The adoption of the Internet of Things (IoT), smart environments, and Industry 4.0 requires highly distributed data processing close to the edge of the network, known as edge or fog computing. By enabling local data processing through the geographic proximity of computing nodes and sensors or end devices, we can reduce latency, save bandwidth, and ensure data confidentiality. An important application domain of edge computing is artificial intelligence, also known as edge intelligence. Novel machine learning approaches, such as federated learning, ensure privacy in edge scenarios but result in additional energy usage at often energy-constrained hardware.

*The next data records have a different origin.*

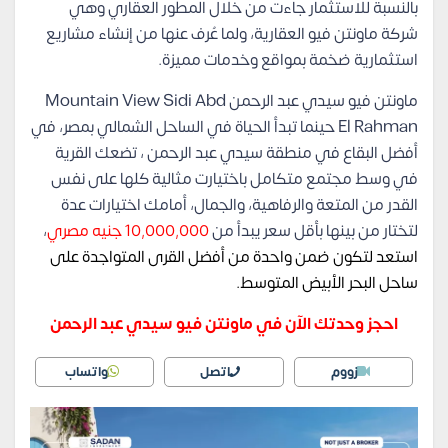
بالنسبة للاستثمار جاءت من خلال المطور العقاري وهي
شركة ماونتن فيو العقارية، ولما عُرف عنها من إنشاء مشاريع
استثمارية ضخمة بمواقع وخدمات مميزة.
ماونتن فيو سيدي عبد الرحمن Mountain View Sidi Abd
El Rahman حينما تبدأ الحياة في الساحل الشمالي بمصر، في
أفضل البقاع في منطقة سيدي عبد الرحمن ، تضعك القرية
في وسط مجتمع متكامل باختيارت مثالية كلها على نفس
القدر من المتعة والرفاهية، والجمال، أمامك اختيارات عدة
لتختار من بينها بأقل سعر يبدأ من
10,000,000 جنيه مصري
،
استعد لتكون ضمن واحدة من أفضل القرى المتواجدة على
ساحل البحر الأبيض المتوسط.
احجز وحدتك الآن في ماونتن فيو سيدي عبد الرحمن
زووم
اتصل
واتساب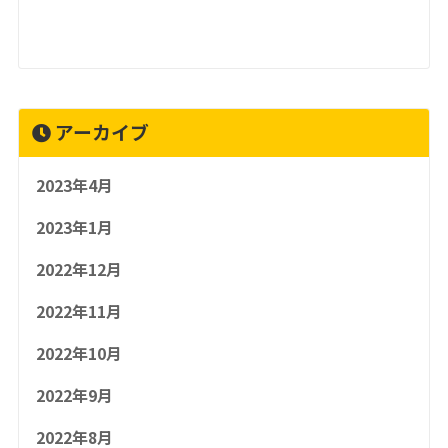
アーカイブ
2023年4月
2023年1月
2022年12月
2022年11月
2022年10月
2022年9月
2022年8月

A similar paradigm shift as from centralized cloud to highly distributed edge computing is taking place in the energy industry. Whereas previously most energy was provided by large, centralized producers such as nuclear and coal-fired power plants, energy generation is becoming increasingly decentralized as part of the transition to renewable energy sources. Solar and wind power plants are spreading over large areas and penetrating urban spaces. However, managing energy systems is becoming increasingly difficult as distribution and variability increase. Energy storage systems can only partially mitigate this effect, so research and industry are focusing on adapting the demand side to green energy availability as well.
The SYNERGY project is a collaboration of DOS and Huawei funded by Software Campus. We seek to identify and exploit synergies in the areas of edge intelligence and distributed power generation by means of co-simulation and experimentation on real hardware. The overall goal is to reduce the environmental footprint of future edge intelligence applications and contribute to CO2-neutral AI.